Il patron biancoceleste si scaglia contro le regole del protocollo: ”C’è un’aleatorietà dell’interpretazione dei risultati”

Nella polemica sul caos tamponi in casa Lazio non poteva mancare di certo l’opinione di Claudio Lotito. Il patron biancoceleste con un’inervista rilasciata a La Repubblica ha espresso tutte le sue perplessità, facendolo ovviamente allla sua maniera.

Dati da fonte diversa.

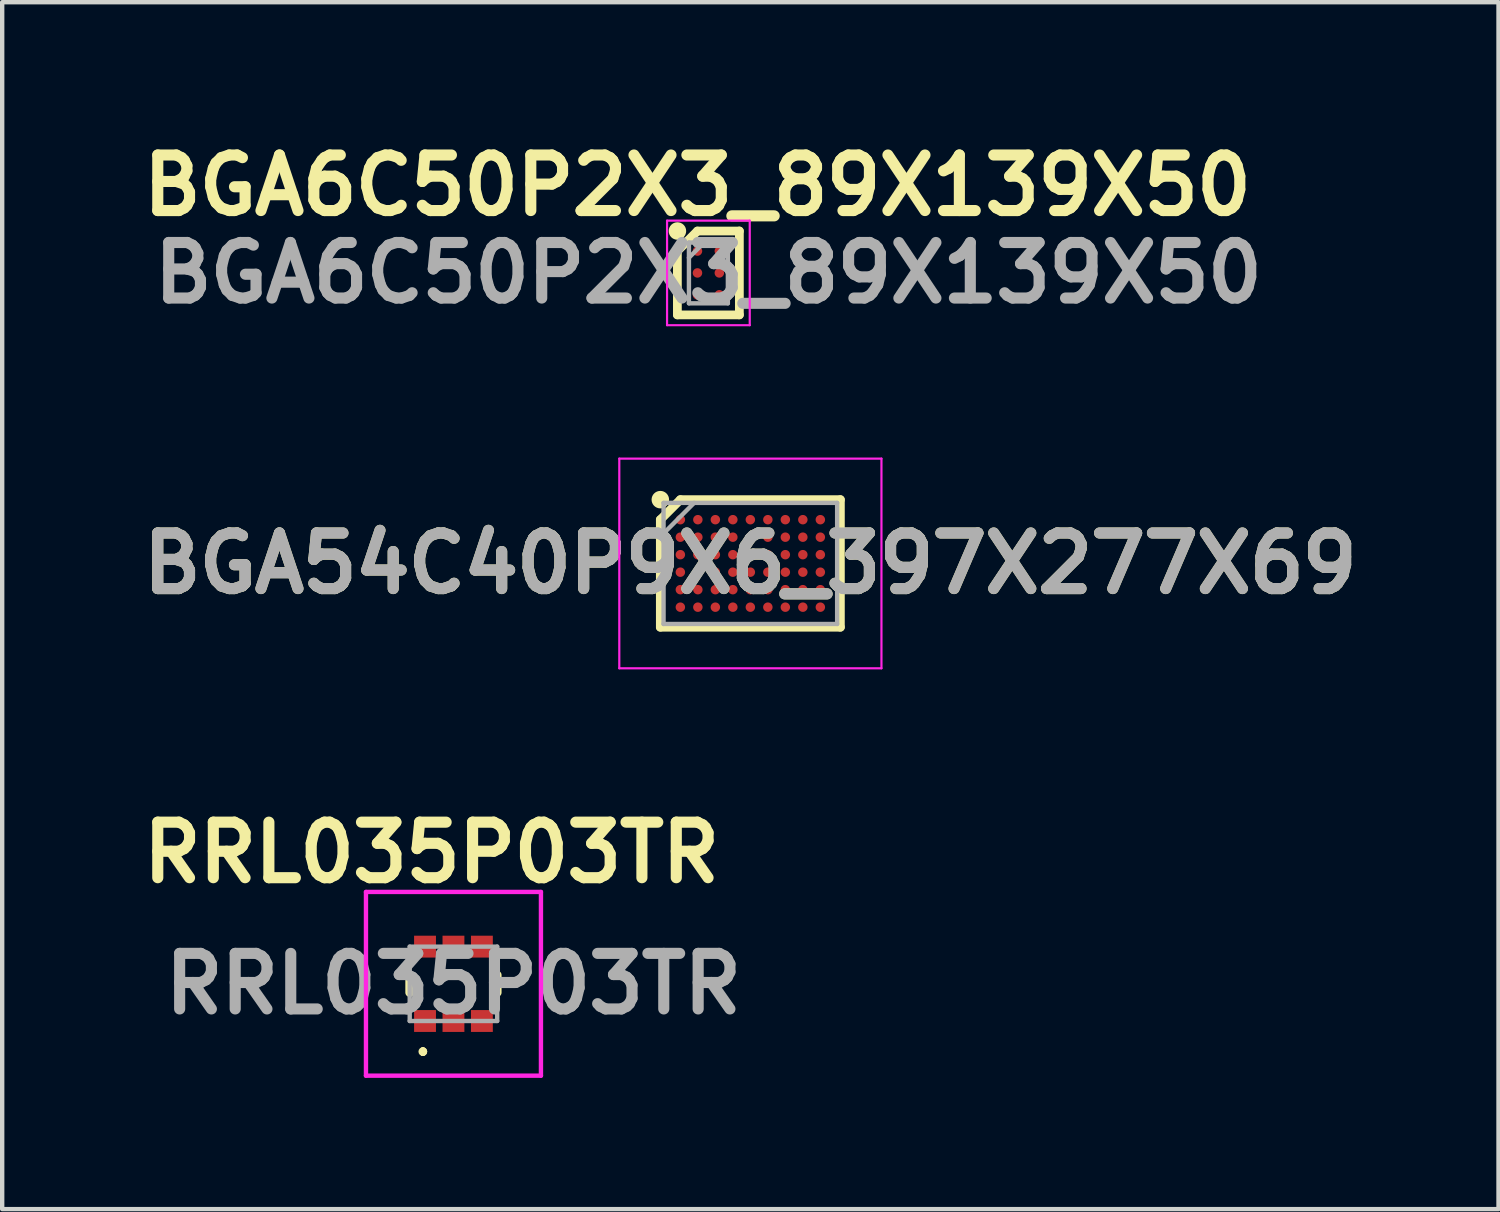
<source format=kicad_pcb>
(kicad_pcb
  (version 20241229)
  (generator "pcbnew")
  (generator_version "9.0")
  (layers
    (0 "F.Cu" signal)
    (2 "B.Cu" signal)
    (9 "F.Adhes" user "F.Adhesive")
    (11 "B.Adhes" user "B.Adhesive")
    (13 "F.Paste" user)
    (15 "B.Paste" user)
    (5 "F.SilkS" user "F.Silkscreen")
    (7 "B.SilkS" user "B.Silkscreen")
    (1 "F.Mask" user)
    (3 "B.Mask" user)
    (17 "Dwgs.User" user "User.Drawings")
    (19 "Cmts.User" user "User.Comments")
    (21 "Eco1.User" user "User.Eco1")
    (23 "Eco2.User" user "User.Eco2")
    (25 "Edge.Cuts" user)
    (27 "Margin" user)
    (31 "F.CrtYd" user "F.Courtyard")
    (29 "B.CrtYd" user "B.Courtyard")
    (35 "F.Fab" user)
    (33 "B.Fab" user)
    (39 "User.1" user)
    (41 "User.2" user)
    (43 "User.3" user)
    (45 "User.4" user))
  (footprint "RRL035P03TR"
    (layer "F.Cu")
    (at 7.316 19.44)
    (property "Reference" "RRL035P03TR" (at -0.5 -3 0) (layer "F.SilkS") (effects (font (size 1.27 1.27) (thickness 0.254))))
    (attr smd)
    (fp_line (start -1 0.2) (end -1 -0.2) (stroke (width 0.2) (type solid)) (layer "F.SilkS"))
    (fp_line (start -0.7 1.5) (end -0.7 1.5) (stroke (width 0.1) (type solid)) (layer "F.SilkS"))
    (fp_line (start -0.7 1.6) (end -0.7 1.6) (stroke (width 0.1) (type solid)) (layer "F.SilkS"))
    (fp_line (start -0.7 1.6) (end -0.7 1.6) (stroke (width 0.1) (type solid)) (layer "F.SilkS"))
    (fp_line (start 1 0.2) (end 1 -0.2) (stroke (width 0.2) (type solid)) (layer "F.SilkS"))
    (fp_arc (start -0.7 1.5) (mid -0.65 1.55) (end -0.7 1.6) (stroke (width 0.1) (type solid)) (layer "F.SilkS"))
    (fp_arc (start -0.7 1.5) (mid -0.65 1.55) (end -0.7 1.6) (stroke (width 0.1) (type solid)) (layer "F.SilkS"))
    (fp_arc (start -0.7 1.6) (mid -0.75 1.55) (end -0.7 1.5) (stroke (width 0.1) (type solid)) (layer "F.SilkS"))
    (fp_line (start -2 -2.1) (end 2 -2.1) (stroke (width 0.1) (type solid)) (layer "F.CrtYd"))
    (fp_line (start -2 2.1) (end -2 -2.1) (stroke (width 0.1) (type solid)) (layer "F.CrtYd"))
    (fp_line (start 2 -2.1) (end 2 2.1) (stroke (width 0.1) (type solid)) (layer "F.CrtYd"))
    (fp_line (start 2 2.1) (end -2 2.1) (stroke (width 0.1) (type solid)) (layer "F.CrtYd"))
    (fp_line (start -1 -0.85) (end -1 0.85) (stroke (width 0.1) (type solid)) (layer "F.Fab"))
    (fp_line (start -1 0.85) (end 1 0.85) (stroke (width 0.1) (type solid)) (layer "F.Fab"))
    (fp_line (start 1 -0.85) (end -1 -0.85) (stroke (width 0.1) (type solid)) (layer "F.Fab"))
    (fp_line (start 1 0.85) (end 1 -0.85) (stroke (width 0.1) (type solid)) (layer "F.Fab"))
    (fp_text user "${REFERENCE}" (at 0 0 0) (layer "F.Fab") (effects (font (size 1.27 1.27) (thickness 0.254))))
    (pad "1" smd rect (at -0.65 0.85 90) (size 0.5 0.5) (layers "F.Cu" "F.Mask" "F.Paste"))
    (pad "2" smd rect (at 0 0.85 90) (size 0.5 0.5) (layers "F.Cu" "F.Mask" "F.Paste"))
    (pad "3" smd rect (at 0.65 0.85 90) (size 0.5 0.5) (layers "F.Cu" "F.Mask" "F.Paste"))
    (pad "4" smd rect (at 0.65 -0.85 90) (size 0.5 0.5) (layers "F.Cu" "F.Mask" "F.Paste"))
    (pad "5" smd rect (at 0 -0.85 90) (size 0.5 0.5) (layers "F.Cu" "F.Mask" "F.Paste"))
    (pad "6" smd rect (at -0.65 -0.85 90) (size 0.5 0.5) (layers "F.Cu" "F.Mask" "F.Paste")))
  (footprint "BGA6C50P2X3_89X139X50"
    (layer "F.Cu")
    (at 13.144 3.189)
    (property "Reference" "BGA6C50P2X3_89X139X50" (at -0.25 -2 0) (layer "F.SilkS") (effects (font (size 1.27 1.27) (thickness 0.254))))
    (attr smd)
    (fp_line (start -0.709 -0.499) (end -0.251 -0.957) (stroke (width 0.2) (type solid)) (layer "F.SilkS"))
    (fp_line (start -0.709 0.959) (end -0.709 -0.499) (stroke (width 0.2) (type solid)) (layer "F.SilkS"))
    (fp_line (start -0.25 -0.958) (end 0.708 -0.958) (stroke (width 0.2) (type solid)) (layer "F.SilkS"))
    (fp_line (start 0.708 -0.958) (end 0.708 0.959) (stroke (width 0.2) (type solid)) (layer "F.SilkS"))
    (fp_line (start 0.708 0.959) (end -0.709 0.959) (stroke (width 0.2) (type solid)) (layer "F.SilkS"))
    (fp_circle (center -0.708 -0.958) (end -0.708 -0.858) (stroke (width 0.2) (type solid)) (fill no) (layer "F.SilkS"))
    (fp_line (start -0.945 -1.195) (end 0.945 -1.195) (stroke (width 0.05) (type solid)) (layer "F.CrtYd"))
    (fp_line (start -0.945 1.195) (end -0.945 -1.195) (stroke (width 0.05) (type solid)) (layer "F.CrtYd"))
    (fp_line (start 0.945 -1.195) (end 0.945 1.195) (stroke (width 0.05) (type solid)) (layer "F.CrtYd"))
    (fp_line (start 0.945 1.195) (end -0.945 1.195) (stroke (width 0.05) (type solid)) (layer "F.CrtYd"))
    (fp_line (start -0.445 -0.695) (end 0.445 -0.695) (stroke (width 0.1) (type solid)) (layer "F.Fab"))
    (fp_line (start -0.445 -0.348) (end -0.097 -0.696) (stroke (width 0.1) (type solid)) (layer "F.Fab"))
    (fp_line (start -0.445 0.695) (end -0.445 -0.695) (stroke (width 0.1) (type solid)) (layer "F.Fab"))
    (fp_line (start 0.445 -0.695) (end 0.445 0.695) (stroke (width 0.1) (type solid)) (layer "F.Fab"))
    (fp_line (start 0.445 0.695) (end -0.445 0.695) (stroke (width 0.1) (type solid)) (layer "F.Fab"))
    (fp_text user "${REFERENCE}" (at 0 0 0) (layer "F.Fab") (effects (font (size 1.27 1.27) (thickness 0.254))))
    (pad "A1" smd circle (at -0.25 -0.5 90) (size 0.217 0.217) (layers "F.Cu" "F.Mask" "F.Paste"))
    (pad "A2" smd circle (at 0.25 -0.5 90) (size 0.217 0.217) (layers "F.Cu" "F.Mask" "F.Paste"))
    (pad "B1" smd circle (at -0.25 0 90) (size 0.217 0.217) (layers "F.Cu" "F.Mask" "F.Paste"))
    (pad "B2" smd circle (at 0.25 0 90) (size 0.217 0.217) (layers "F.Cu" "F.Mask" "F.Paste"))
    (pad "C1" smd circle (at -0.25 0.5 90) (size 0.217 0.217) (layers "F.Cu" "F.Mask" "F.Paste"))
    (pad "C2" smd circle (at 0.25 0.5 90) (size 0.217 0.217) (layers "F.Cu" "F.Mask" "F.Paste")))
  (footprint "BGA54C40P9X6_397X277X69"
    (layer "F.Cu")
    (at 14.103 9.83)
    (property "Reference" "BGA54C40P9X6_397X277X69" (at 0 0 0) (layer "F.SilkS") (effects (font (size 1.27 1.27) (thickness 0.254))))
    (attr smd)
    (fp_line (start -2.058 -1) (end -1.6 -1.458) (stroke (width 0.2) (type solid)) (layer "F.SilkS"))
    (fp_line (start -2.058 1.458) (end -2.058 -1) (stroke (width 0.2) (type solid)) (layer "F.SilkS"))
    (fp_line (start -1.6 -1.458) (end 2.058 -1.458) (stroke (width 0.2) (type solid)) (layer "F.SilkS"))
    (fp_line (start 2.058 -1.458) (end 2.058 1.458) (stroke (width 0.2) (type solid)) (layer "F.SilkS"))
    (fp_line (start 2.058 1.458) (end -2.058 1.458) (stroke (width 0.2) (type solid)) (layer "F.SilkS"))
    (fp_circle (center -2.058 -1.458) (end -2.058 -1.358) (stroke (width 0.2) (type solid)) (fill no) (layer "F.SilkS"))
    (fp_line (start -2.996 -2.396) (end 2.997 -2.396) (stroke (width 0.05) (type solid)) (layer "F.CrtYd"))
    (fp_line (start -2.996 2.397) (end -2.996 -2.396) (stroke (width 0.05) (type solid)) (layer "F.CrtYd"))
    (fp_line (start 2.997 -2.396) (end 2.997 2.397) (stroke (width 0.05) (type solid)) (layer "F.CrtYd"))
    (fp_line (start 2.997 2.397) (end -2.996 2.397) (stroke (width 0.05) (type solid)) (layer "F.CrtYd"))
    (fp_line (start -1.984 -1.384) (end 1.984 -1.384) (stroke (width 0.1) (type solid)) (layer "F.Fab"))
    (fp_line (start -1.984 -0.686) (end -1.286 -1.384) (stroke (width 0.1) (type solid)) (layer "F.Fab"))
    (fp_line (start -1.984 1.384) (end -1.984 -1.384) (stroke (width 0.1) (type solid)) (layer "F.Fab"))
    (fp_line (start 1.984 -1.384) (end 1.984 1.384) (stroke (width 0.1) (type solid)) (layer "F.Fab"))
    (fp_line (start 1.984 1.384) (end -1.984 1.384) (stroke (width 0.1) (type solid)) (layer "F.Fab"))
    (fp_text user "${REFERENCE}" (at 0 0 0) (layer "F.Fab") (effects (font (size 1.27 1.27) (thickness 0.254))))
    (pad "A1" smd circle (at -1.6 -1 90) (size 0.216 0.216) (layers "F.Cu" "F.Mask" "F.Paste"))
    (pad "A2" smd circle (at -1.2 -1 90) (size 0.216 0.216) (layers "F.Cu" "F.Mask" "F.Paste"))
    (pad "A3" smd circle (at -0.8 -1 90) (size 0.216 0.216) (layers "F.Cu" "F.Mask" "F.Paste"))
    (pad "A4" smd circle (at -0.4 -1 90) (size 0.216 0.216) (layers "F.Cu" "F.Mask" "F.Paste"))
    (pad "A5" smd circle (at 0 -1 90) (size 0.216 0.216) (layers "F.Cu" "F.Mask" "F.Paste"))
    (pad "A6" smd circle (at 0.4 -1 90) (size 0.216 0.216) (layers "F.Cu" "F.Mask" "F.Paste"))
    (pad "A7" smd circle (at 0.8 -1 90) (size 0.216 0.216) (layers "F.Cu" "F.Mask" "F.Paste"))
    (pad "A8" smd circle (at 1.2 -1 90) (size 0.216 0.216) (layers "F.Cu" "F.Mask" "F.Paste"))
    (pad "A9" smd circle (at 1.6 -1 90) (size 0.216 0.216) (layers "F.Cu" "F.Mask" "F.Paste"))
    (pad "B1" smd circle (at -1.6 -0.6 90) (size 0.216 0.216) (layers "F.Cu" "F.Mask" "F.Paste"))
    (pad "B2" smd circle (at -1.2 -0.6 90) (size 0.216 0.216) (layers "F.Cu" "F.Mask" "F.Paste"))
    (pad "B3" smd circle (at -0.8 -0.6 90) (size 0.216 0.216) (layers "F.Cu" "F.Mask" "F.Paste"))
    (pad "B4" smd circle (at -0.4 -0.6 90) (size 0.216 0.216) (layers "F.Cu" "F.Mask" "F.Paste"))
    (pad "B5" smd circle (at 0 -0.6 90) (size 0.216 0.216) (layers "F.Cu" "F.Mask" "F.Paste"))
    (pad "B6" smd circle (at 0.4 -0.6 90) (size 0.216 0.216) (layers "F.Cu" "F.Mask" "F.Paste"))
    (pad "B7" smd circle (at 0.8 -0.6 90) (size 0.216 0.216) (layers "F.Cu" "F.Mask" "F.Paste"))
    (pad "B8" smd circle (at 1.2 -0.6 90) (size 0.216 0.216) (layers "F.Cu" "F.Mask" "F.Paste"))
    (pad "B9" smd circle (at 1.6 -0.6 90) (size 0.216 0.216) (layers "F.Cu" "F.Mask" "F.Paste"))
    (pad "C1" smd circle (at -1.6 -0.2 90) (size 0.216 0.216) (layers "F.Cu" "F.Mask" "F.Paste"))
    (pad "C2" smd circle (at -1.2 -0.2 90) (size 0.216 0.216) (layers "F.Cu" "F.Mask" "F.Paste"))
    (pad "C3" smd circle (at -0.8 -0.2 90) (size 0.216 0.216) (layers "F.Cu" "F.Mask" "F.Paste"))
    (pad "C4" smd circle (at -0.4 -0.2 90) (size 0.216 0.216) (layers "F.Cu" "F.Mask" "F.Paste"))
    (pad "C5" smd circle (at 0 -0.2 90) (size 0.216 0.216) (layers "F.Cu" "F.Mask" "F.Paste"))
    (pad "C6" smd circle (at 0.4 -0.2 90) (size 0.216 0.216) (layers "F.Cu" "F.Mask" "F.Paste"))
    (pad "C7" smd circle (at 0.8 -0.2 90) (size 0.216 0.216) (layers "F.Cu" "F.Mask" "F.Paste"))
    (pad "C8" smd circle (at 1.2 -0.2 90) (size 0.216 0.216) (layers "F.Cu" "F.Mask" "F.Paste"))
    (pad "C9" smd circle (at 1.6 -0.2 90) (size 0.216 0.216) (layers "F.Cu" "F.Mask" "F.Paste"))
    (pad "D1" smd circle (at -1.6 0.2 90) (size 0.216 0.216) (layers "F.Cu" "F.Mask" "F.Paste"))
    (pad "D2" smd circle (at -1.2 0.2 90) (size 0.216 0.216) (layers "F.Cu" "F.Mask" "F.Paste"))
    (pad "D3" smd circle (at -0.8 0.2 90) (size 0.216 0.216) (layers "F.Cu" "F.Mask" "F.Paste"))
    (pad "D4" smd circle (at -0.4 0.2 90) (size 0.216 0.216) (layers "F.Cu" "F.Mask" "F.Paste"))
    (pad "D5" smd circle (at 0 0.2 90) (size 0.216 0.216) (layers "F.Cu" "F.Mask" "F.Paste"))
    (pad "D6" smd circle (at 0.4 0.2 90) (size 0.216 0.216) (layers "F.Cu" "F.Mask" "F.Paste"))
    (pad "D7" smd circle (at 0.8 0.2 90) (size 0.216 0.216) (layers "F.Cu" "F.Mask" "F.Paste"))
    (pad "D8" smd circle (at 1.2 0.2 90) (size 0.216 0.216) (layers "F.Cu" "F.Mask" "F.Paste"))
    (pad "D9" smd circle (at 1.6 0.2 90) (size 0.216 0.216) (layers "F.Cu" "F.Mask" "F.Paste"))
    (pad "E1" smd circle (at -1.6 0.6 90) (size 0.216 0.216) (layers "F.Cu" "F.Mask" "F.Paste"))
    (pad "E2" smd circle (at -1.2 0.6 90) (size 0.216 0.216) (layers "F.Cu" "F.Mask" "F.Paste"))
    (pad "E3" smd circle (at -0.8 0.6 90) (size 0.216 0.216) (layers "F.Cu" "F.Mask" "F.Paste"))
    (pad "E4" smd circle (at -0.4 0.6 90) (size 0.216 0.216) (layers "F.Cu" "F.Mask" "F.Paste"))
    (pad "E5" smd circle (at 0 0.6 90) (size 0.216 0.216) (layers "F.Cu" "F.Mask" "F.Paste"))
    (pad "E6" smd circle (at 0.4 0.6 90) (size 0.216 0.216) (layers "F.Cu" "F.Mask" "F.Paste"))
    (pad "E7" smd circle (at 0.8 0.6 90) (size 0.216 0.216) (layers "F.Cu" "F.Mask" "F.Paste"))
    (pad "E8" smd circle (at 1.2 0.6 90) (size 0.216 0.216) (layers "F.Cu" "F.Mask" "F.Paste"))
    (pad "E9" smd circle (at 1.6 0.6 90) (size 0.216 0.216) (layers "F.Cu" "F.Mask" "F.Paste"))
    (pad "F1" smd circle (at -1.6 1 90) (size 0.216 0.216) (layers "F.Cu" "F.Mask" "F.Paste"))
    (pad "F2" smd circle (at -1.2 1 90) (size 0.216 0.216) (layers "F.Cu" "F.Mask" "F.Paste"))
    (pad "F3" smd circle (at -0.8 1 90) (size 0.216 0.216) (layers "F.Cu" "F.Mask" "F.Paste"))
    (pad "F4" smd circle (at -0.4 1 90) (size 0.216 0.216) (layers "F.Cu" "F.Mask" "F.Paste"))
    (pad "F5" smd circle (at 0 1 90) (size 0.216 0.216) (layers "F.Cu" "F.Mask" "F.Paste"))
    (pad "F6" smd circle (at 0.4 1 90) (size 0.216 0.216) (layers "F.Cu" "F.Mask" "F.Paste"))
    (pad "F7" smd circle (at 0.8 1 90) (size 0.216 0.216) (layers "F.Cu" "F.Mask" "F.Paste"))
    (pad "F8" smd circle (at 1.2 1 90) (size 0.216 0.216) (layers "F.Cu" "F.Mask" "F.Paste"))
    (pad "F9" smd circle (at 1.6 1 90) (size 0.216 0.216) (layers "F.Cu" "F.Mask" "F.Paste")))
  (gr_rect
    (start -3 -3)
    (end 31.206 24.59)
    (stroke (width 0.1) (type default))
    (fill no)
    (layer "Edge.Cuts")))
</source>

“Che vuol dire positivo? Positivo vuol dire contagioso, no? Anche nella vagina delle donne ci sono i batteri. Ma mica tutti sono patogeni”. Lotito poi aggiunge: “Ce stanno a fa’ il gioco delle tre carte. Anche Tare è positivo. Oggi nessuno ti dice se infetta oppure no. C’è un’aleatorietà dell’interpretazione dei risultati”. 

Altro tema delicato è quello che riguarda Ciro Immobile. Il bomber napoletano, risulato positivo ai test Uefa, dopo poche ore ha ripetuto i test ed è risultato negativo al tampone fatto dal centro convenzionato dalla Lazio. Immobile l’ha valutato il medico, gli ha rifatto l’idoneità sportiva e la capacità polmonare a riposo e sotto sforzo, stava meglio di primaprecisa Lotito.

Proprio su questa diversa valuatazione dei tamponi il presidente laziale ha voluto chiarire il perchè affidarsi al centro di analisi di Avellino e non uno a Roma tipo lo Spallanzani:“Se lo immagina la gente in fila e noi che passiamo avanti? Non mi andava che si pensasse che i giocatori avessero una corsia preferenziale rispetto ad altri cittadini“. 

Poi infine la stoccata ad Urabano Cairo:“Lui mi odia a morte dopo che ha perso con me, i suoi giornali mi attaccano per questo. Ma perde sempre, è l’ultimo in classifica”.